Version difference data
——————
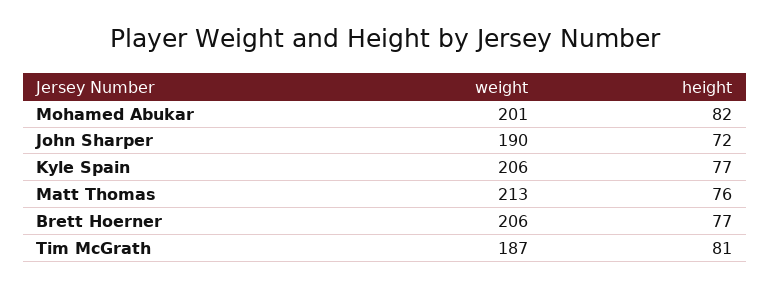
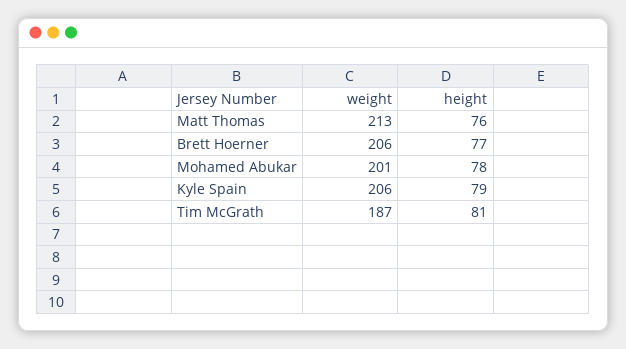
  {
    "weight": {
      "Mohamed Abukar": 201,
-     "John Sharper": 190,
      "Kyle Spain": 206,
      "Matt Thomas": 213,
      "Brett Hoerner": 206,
      "Tim McGrath": 187
    },
    "height": {
-     "Mohamed Abukar": 82,
+     "Mohamed Abukar": 78,
-     "John Sharper": 72,
-     "Kyle Spain": 77,
+     "Kyle Spain": 79,
      "Matt Thomas": 76,
      "Brett Hoerner": 77,
      "Tim McGrath": 81
    }
  }

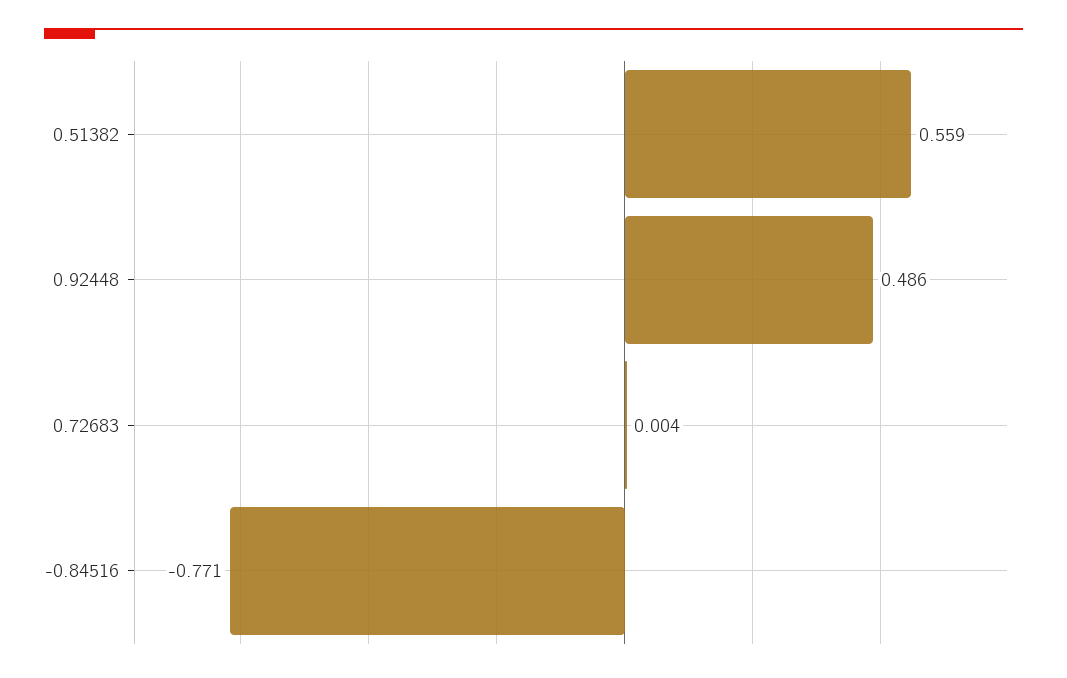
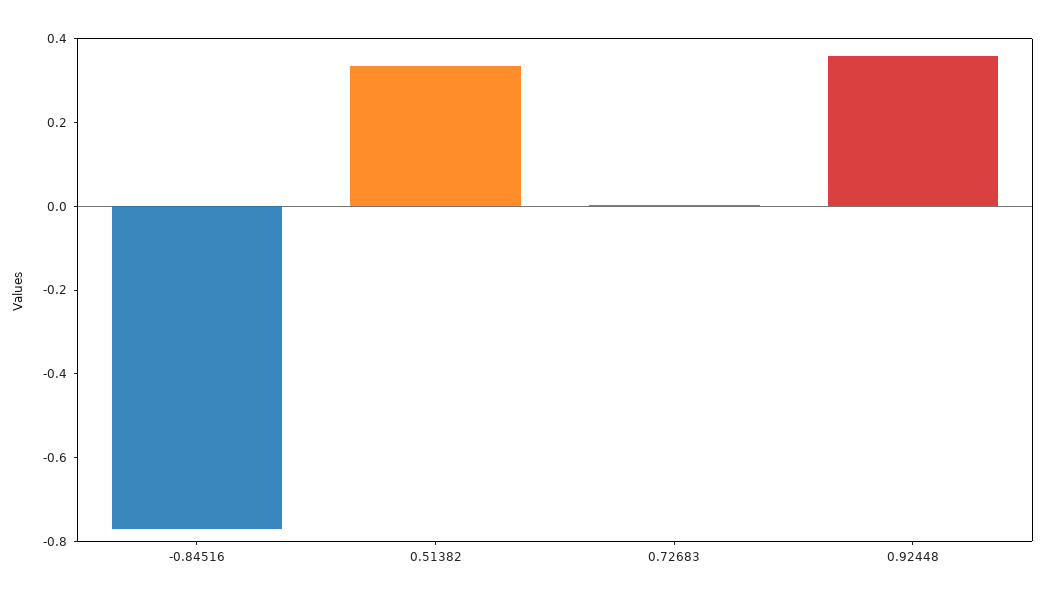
  {
-   "0.51382": 0.559,
+   "0.51382": 0.35,
-   "0.92448": 0.486,
+   "0.92448": 0.35,
    "0.72683": 0.004,
    "-0.84516": -0.771
  }

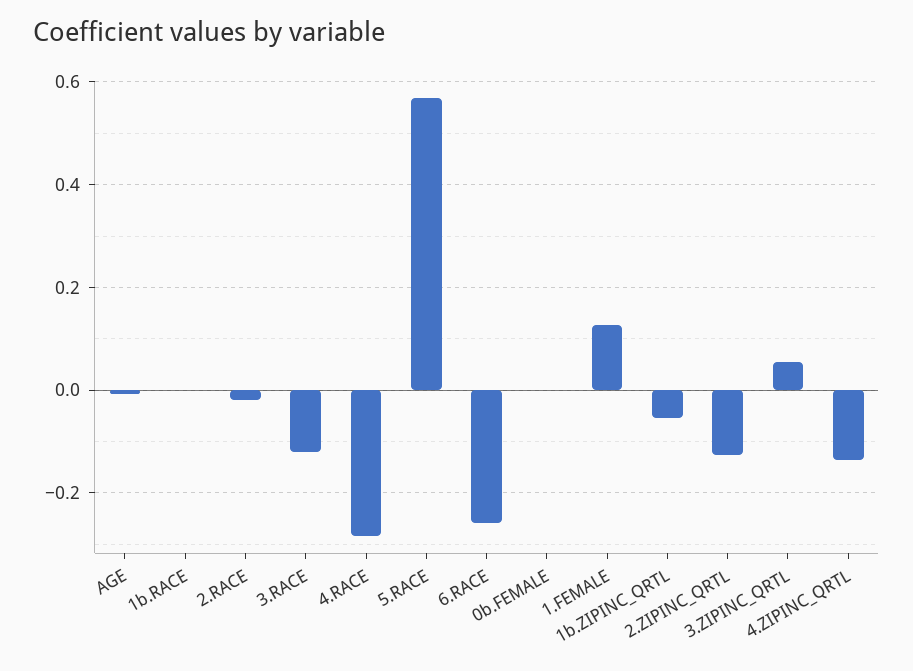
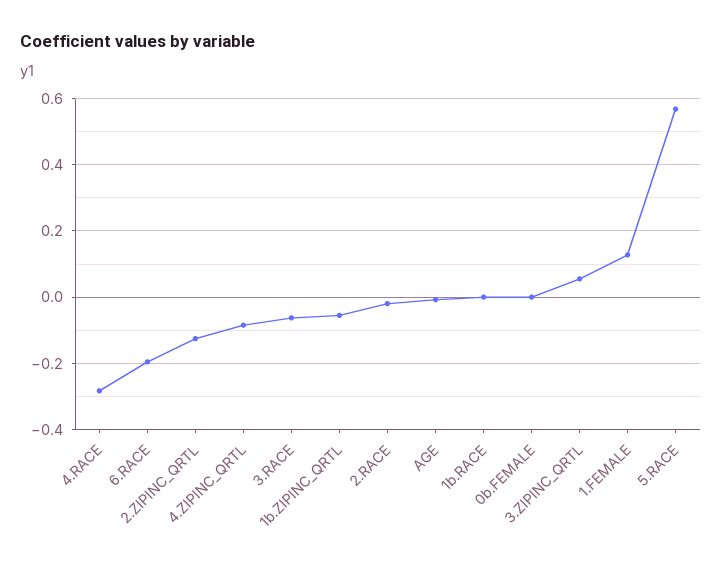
  {
    "AGE": 0,
    "1b.RACE": 0,
    "2.RACE": -0.02,
-   "3.RACE": -0.12,
+   "3.RACE": -0.06,
    "4.RACE": -0.28,
    "5.RACE": 0.56,
-   "6.RACE": -0.26,
+   "6.RACE": -0.2,
    "0b.FEMALE": 0,
    "1.FEMALE": 0.12,
    "1b.ZIPINC_QRTL": -0.06,
    "2.ZIPINC_QRTL": -0.12,
    "3.ZIPINC_QRTL": 0.06,
-   "4.ZIPINC_QRTL": -0.14
+   "4.ZIPINC_QRTL": -0.08
  }

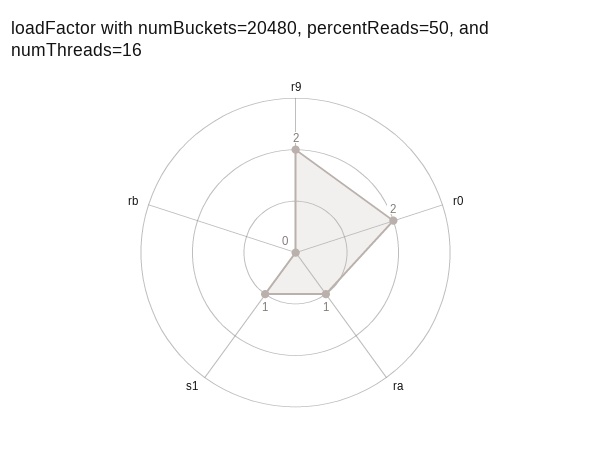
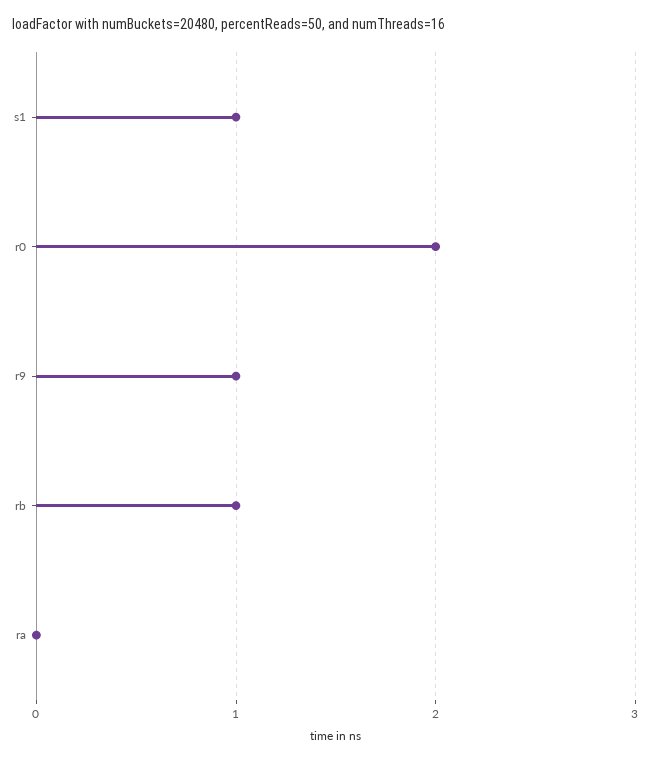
  {
-   "r9": 2,
+   "r9": 1,
    "r0": 2,
-   "ra": 1,
+   "ra": 0,
    "s1": 1,
-   "rb": 0
+   "rb": 1
  }

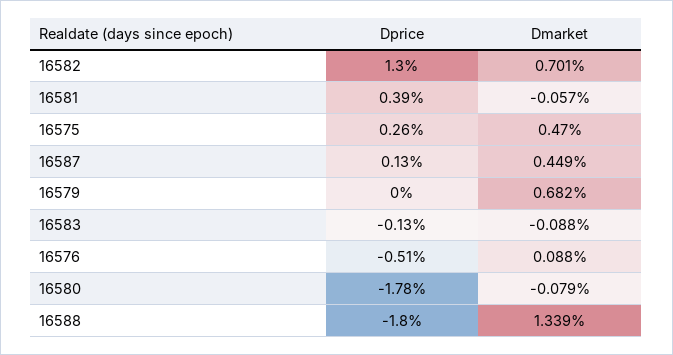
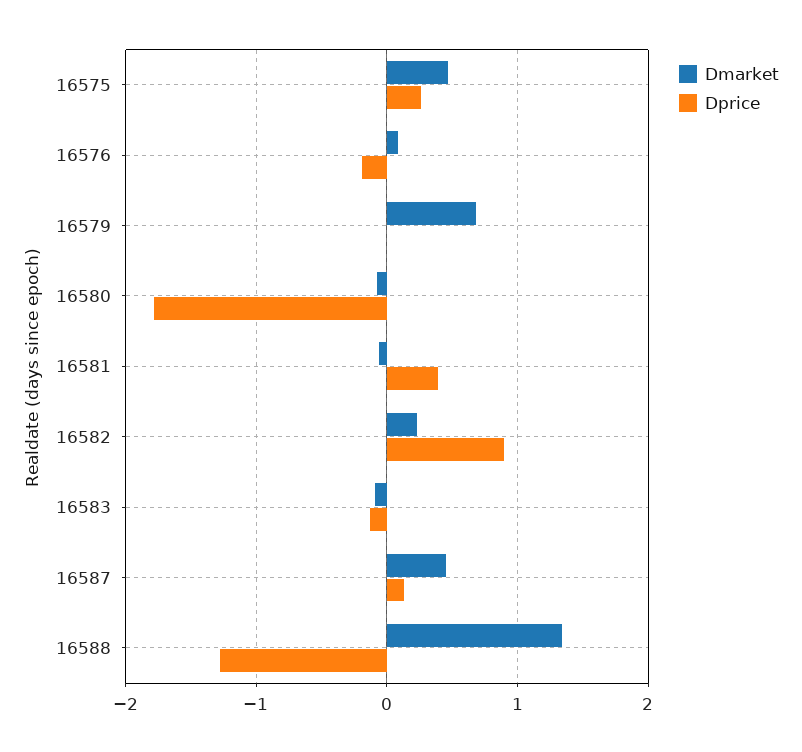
  {
    "Dprice": {
-     "16582": 1.3,
+     "16582": 0.9,
      "16581": 0.39,
      "16575": 0.26,
      "16587": 0.13,
      "16579": 0,
      "16583": -0.13,
-     "16576": -0.51,
+     "16576": -0.2,
      "16580": -1.78,
-     "16588": -1.8
+     "16588": -1.3
    },
    "Dmarket": {
-     "16582": 0.701,
+     "16582": 0.2,
      "16581": -0.057,
      "16575": 0.47,
      "16587": 0.449,
      "16579": 0.682,
      "16583": -0.088,
      "16576": 0.088,
      "16580": -0.079,
      "16588": 1.339
    }
  }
——————
Task goal:
All of the lines above should be printed exactly, minus the pictures.

Exercise response:
  {
    "weight": {
      "Mohamed Abukar": 201,
-     "John Sharper": 190,
      "Kyle Spain": 206,
      "Matt Thomas": 213,
      "Brett Hoerner": 206,
      "Tim McGrath": 187
    },
    "height": {
-     "Mohamed Abukar": 82,
+     "Mohamed Abukar": 78,
-     "John Sharper": 72,
-     "Kyle Spain": 77,
+     "Kyle Spain": 79,
      "Matt Thomas": 76,
      "Brett Hoerner": 77,
      "Tim McGrath": 81
    }
  }

  {
-   "0.51382": 0.559,
+   "0.51382": 0.35,
-   "0.92448": 0.486,
+   "0.92448": 0.35,
    "0.72683": 0.004,
    "-0.84516": -0.771
  }

  {
    "AGE": 0,
    "1b.RACE": 0,
    "2.RACE": -0.02,
-   "3.RACE": -0.12,
+   "3.RACE": -0.06,
    "4.RACE": -0.28,
    "5.RACE": 0.56,
-   "6.RACE": -0.26,
+   "6.RACE": -0.2,
    "0b.FEMALE": 0,
    "1.FEMALE": 0.12,
    "1b.ZIPINC_QRTL": -0.06,
    "2.ZIPINC_QRTL": -0.12,
    "3.ZIPINC_QRTL": 0.06,
-   "4.ZIPINC_QRTL": -0.14
+   "4.ZIPINC_QRTL": -0.08
  }

  {
-   "r9": 2,
+   "r9": 1,
    "r0": 2,
-   "ra": 1,
+   "ra": 0,
    "s1": 1,
-   "rb": 0
+   "rb": 1
  }

  {
    "Dprice": {
-     "16582": 1.3,
+     "16582": 0.9,
      "16581": 0.39,
      "16575": 0.26,
      "16587": 0.13,
      "16579": 0,
      "16583": -0.13,
-     "16576": -0.51,
+     "16576": -0.2,
      "16580": -1.78,
-     "16588": -1.8
+     "16588": -1.3
    },
    "Dmarket": {
-     "16582": 0.701,
+     "16582": 0.2,
      "16581": -0.057,
      "16575": 0.47,
      "16587": 0.449,
      "16579": 0.682,
      "16583": -0.088,
      "16576": 0.088,
      "16580": -0.079,
      "16588": 1.339
    }
  }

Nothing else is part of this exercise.